The public is equally enamored, flooding Cameron’s Instagram and website, getmeetingminutes.com, with messages. He’s completed a slew of commissions, including a 1970s bottle of Old Grand-Dad inherited from the client’s recently deceased grandfather. “It was sealed, so if and when that bottle ever opens, he’ll have this artwork to always remember the bottle,” says Cameron.
Another fellow who sought a drawing of Smoke Wagon’s Uncut and Unfiltered sent Cameron three unopened bottles to use as muses. “Those bottles were the hardest to draw,” Cameron recounts. “They’re dark, the bottle is a simple shape, with an excessive amount of elaborate detail. Illustrating a cylinder with all these details in the glass in my style was difficult,” adding it took him 12 hours to complete the sketch. The drawing turned out beautifully, and his extra labor was rewarded by the client, who told him to open and enjoy the bottles.
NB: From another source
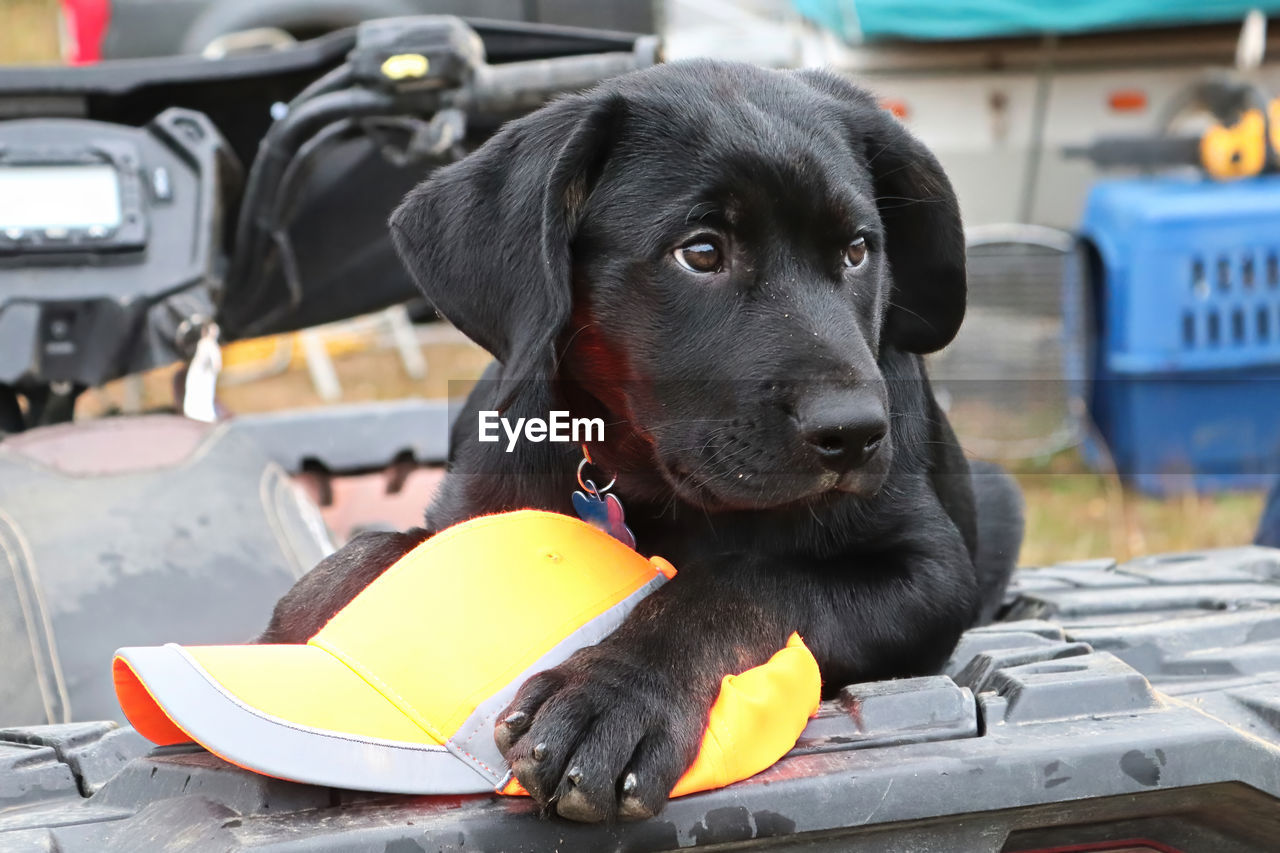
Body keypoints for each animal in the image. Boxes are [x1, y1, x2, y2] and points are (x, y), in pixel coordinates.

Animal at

His favorite bottle to sketch? Old Forester Birthday bourbon. “Car designers love shapes, and that bottle is one of the most uniquely shaped on the market,” he explains. “It affords more interesting reflections due to how light interacts with the glass. Like with cars, that allows you to be more fluid, and it works very well in my style.”
Expect new prints to spring up on his site every month or so, all reasonably priced. For Cameron, “Meeting Minutes is about funding my daily drinking habit,” he smiles. “It’s nice to be able to buy bigger bottles that I wouldn’t be able to on my regular paycheck.”